John Shanley, analyst with Susquehanna Financial Group, said the Reebok brand is experiencing sales weakness at several retail channels, including Foot Locker, its largest retail account.
“We believe the brand is likely losing retailer shelf space to Nike’s key marquee product lines and several brands that feature wide assortments of Euro-style products, such as Puma, Diesel and Converse,” Shanley wrote in a research report last week. “The company’s purchase of Reebok could negatively impact Adidas in the long run, especially if Reebok’s classic business continues to decline in terms of both consumer demand and retailer interest levels, particularly in the important U.S. marketplace.”

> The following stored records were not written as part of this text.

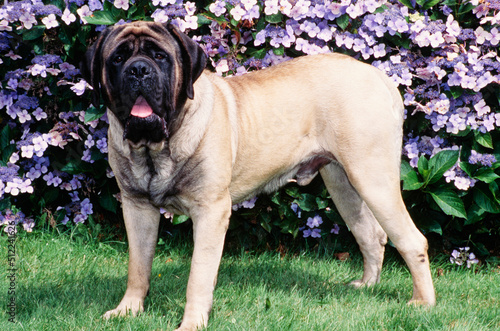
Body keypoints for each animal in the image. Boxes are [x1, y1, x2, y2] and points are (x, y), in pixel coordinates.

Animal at [82, 22, 434, 330]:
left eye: (160, 56)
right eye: (117, 58)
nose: (138, 70)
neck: (155, 147)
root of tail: (378, 76)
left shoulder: (210, 212)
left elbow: (198, 276)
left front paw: (191, 323)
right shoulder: (137, 207)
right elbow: (138, 267)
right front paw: (128, 310)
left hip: (372, 178)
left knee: (412, 240)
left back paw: (423, 303)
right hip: (342, 183)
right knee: (371, 235)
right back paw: (367, 286)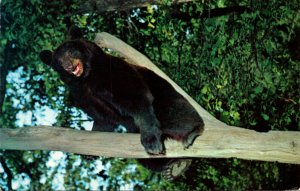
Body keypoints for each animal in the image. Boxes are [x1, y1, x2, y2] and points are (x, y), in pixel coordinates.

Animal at [39, 28, 204, 179]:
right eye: (58, 61)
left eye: (70, 52)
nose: (68, 66)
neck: (87, 77)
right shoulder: (82, 95)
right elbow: (103, 118)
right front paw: (89, 151)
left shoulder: (112, 71)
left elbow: (134, 96)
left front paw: (151, 141)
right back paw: (173, 166)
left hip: (165, 96)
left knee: (173, 113)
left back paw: (191, 133)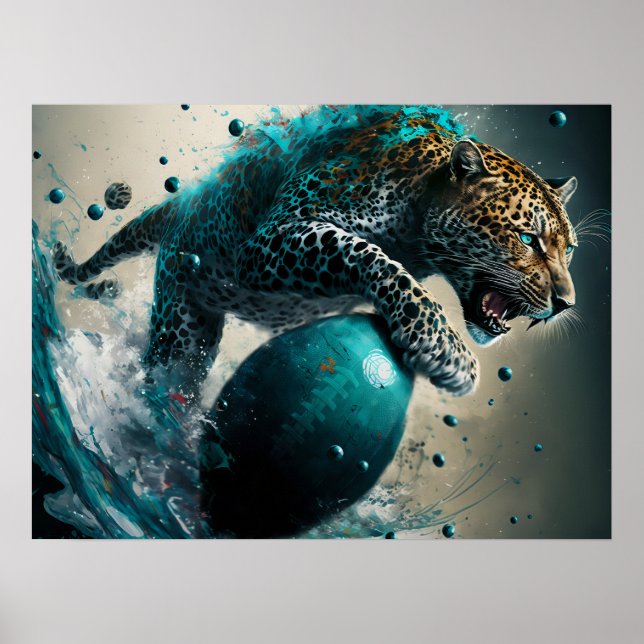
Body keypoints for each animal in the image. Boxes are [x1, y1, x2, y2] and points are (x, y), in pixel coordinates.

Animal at [51, 105, 578, 400]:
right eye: (528, 239)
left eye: (569, 249)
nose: (566, 303)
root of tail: (187, 203)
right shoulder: (270, 239)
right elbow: (370, 255)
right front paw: (445, 349)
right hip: (179, 329)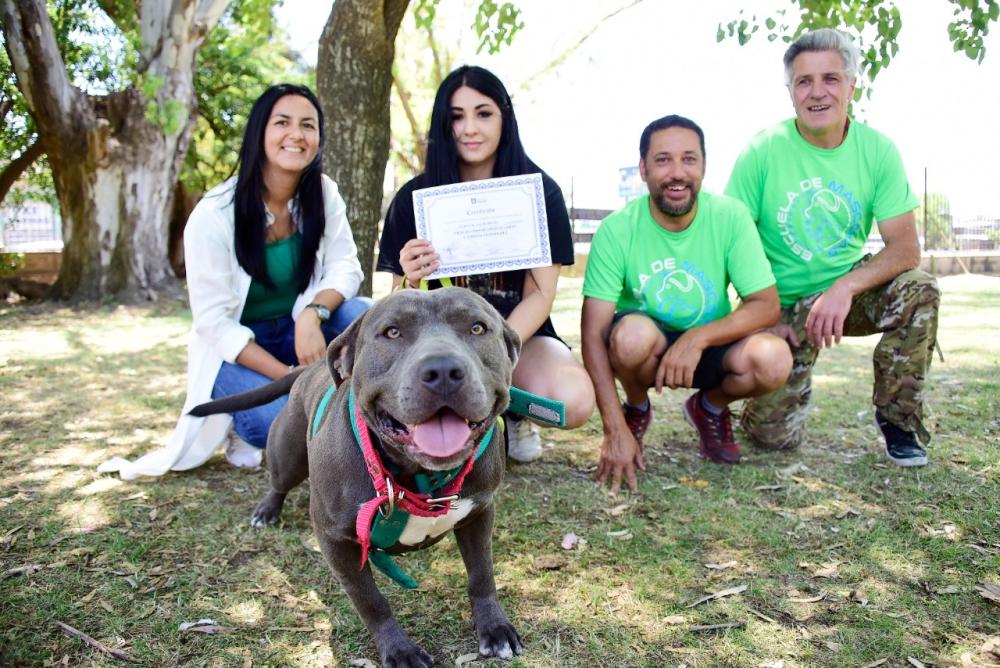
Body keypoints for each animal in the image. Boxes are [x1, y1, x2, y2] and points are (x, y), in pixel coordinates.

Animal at [191, 290, 528, 668]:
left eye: (477, 327)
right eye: (392, 332)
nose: (442, 370)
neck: (418, 476)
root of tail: (307, 369)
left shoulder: (479, 513)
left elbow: (482, 574)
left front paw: (494, 628)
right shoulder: (335, 540)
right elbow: (370, 599)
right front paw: (399, 650)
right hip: (288, 454)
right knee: (279, 481)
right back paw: (267, 511)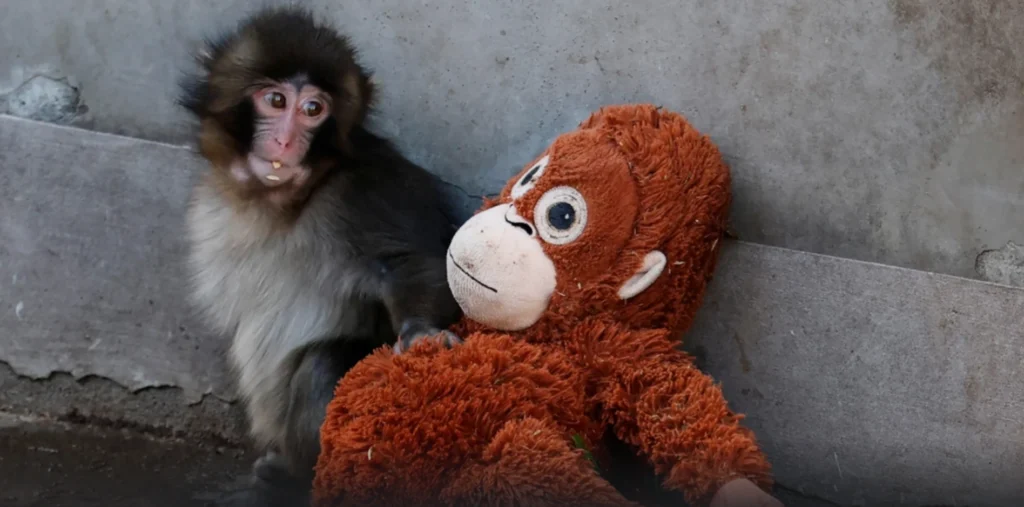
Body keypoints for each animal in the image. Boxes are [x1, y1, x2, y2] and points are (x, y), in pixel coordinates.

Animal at [177, 7, 464, 505]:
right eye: (275, 100)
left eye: (313, 110)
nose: (287, 141)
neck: (285, 201)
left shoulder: (365, 190)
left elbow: (412, 263)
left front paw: (421, 333)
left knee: (323, 366)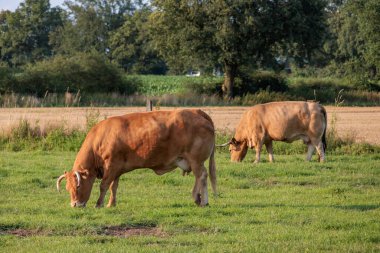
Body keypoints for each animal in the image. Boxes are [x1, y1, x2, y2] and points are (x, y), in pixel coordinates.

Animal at [56, 108, 217, 208]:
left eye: (78, 186)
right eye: (67, 187)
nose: (75, 205)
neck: (100, 138)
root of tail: (197, 111)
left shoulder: (111, 165)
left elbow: (104, 185)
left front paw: (99, 204)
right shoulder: (116, 169)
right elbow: (113, 186)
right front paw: (111, 203)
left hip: (196, 159)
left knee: (202, 176)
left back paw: (204, 201)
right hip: (191, 160)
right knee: (198, 177)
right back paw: (197, 198)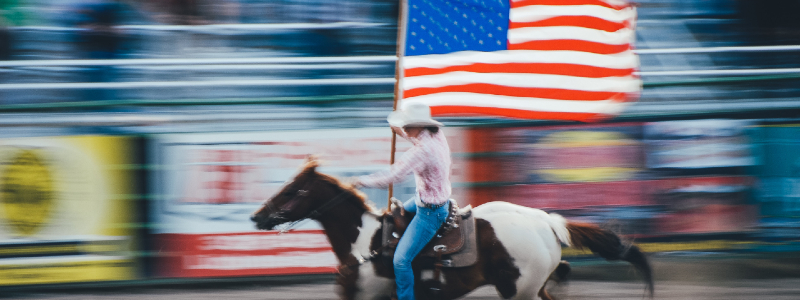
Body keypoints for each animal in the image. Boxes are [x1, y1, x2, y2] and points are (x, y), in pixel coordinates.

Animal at [253, 158, 652, 298]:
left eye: (291, 191)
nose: (257, 217)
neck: (364, 245)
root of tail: (546, 221)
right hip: (532, 288)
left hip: (518, 291)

This story first appeared in the February 1, 2006 issue of WWD. Subscribe Today.
Reebok reported sales of $3.79 billion last year. The company has been particularly successful in working with musicians and celebrities to build its business and brand identity with young men.
Fireman, 61, built Reebok into a sporting goods industry powerhouse after acquiring the North America distribution rights to Reebok in 1979 and buying out the British parent company in 1984. He took the company public in 1985. He now will be an adviser to the firm.
Fireman and his wife, Phyllis, who combined hold 17 percent of outstanding shares in the company, will receive more than $600 million from the sale.
Adidas’ global headquarters will remain in Herzogenaurach, Germany, and its North American offices will stay in Portland, Ore. Taylor-Made Adidas will remain in Carlsbad, Calif., and Reebok’s offices are staying in Canton, Mass.